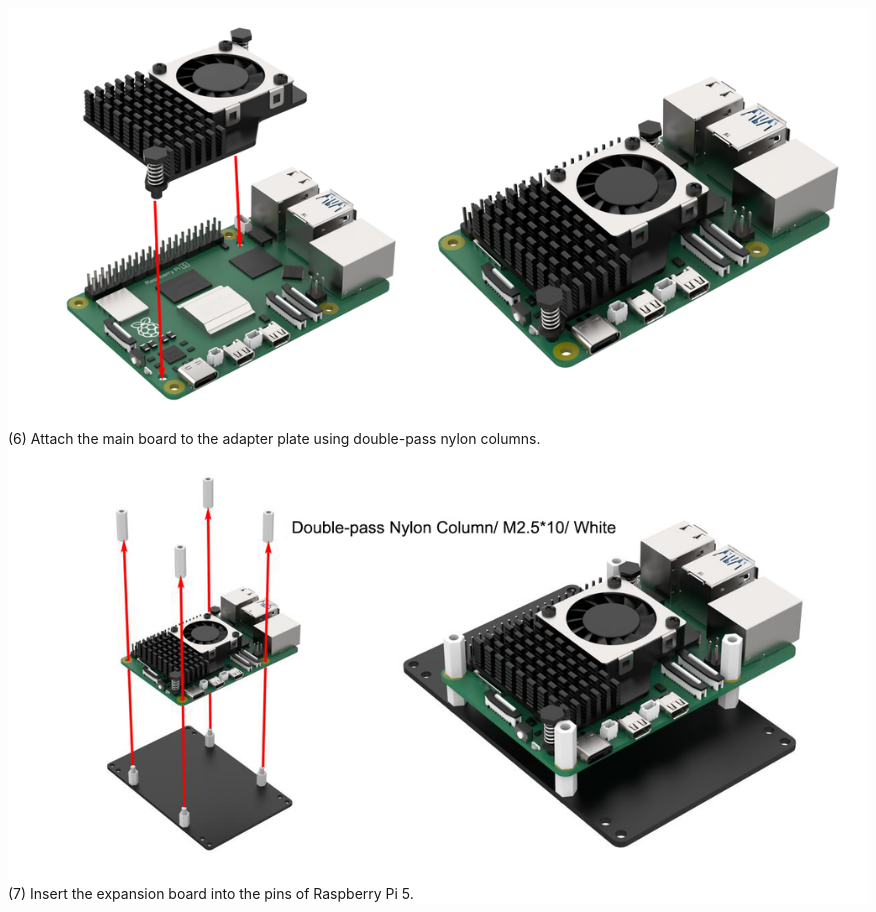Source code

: <img src="../_static/media/chapter_1/image28.png" class="common_img" />

(6) Attach the main board to the adapter plate using double-pass nylon columns.

<img src="../_static/media/chapter_1/image29.jpeg" class="common_img" />

(7) Insert the expansion board into the pins of Raspberry Pi 5.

REQUIRED ACTION: Render everything from the line containing "(6) Attach the" down to the end of the records as a numbered list, one line per item, with blank lines omitted.

PROBLEM SOLUTION:
1. (6) Attach the main board to the adapter plate using double-pass nylon columns.
2. <img src="../_static/media/chapter_1/image29.jpeg" class="common_img" />
3. (7) Insert the expansion board into the pins of Raspberry Pi 5.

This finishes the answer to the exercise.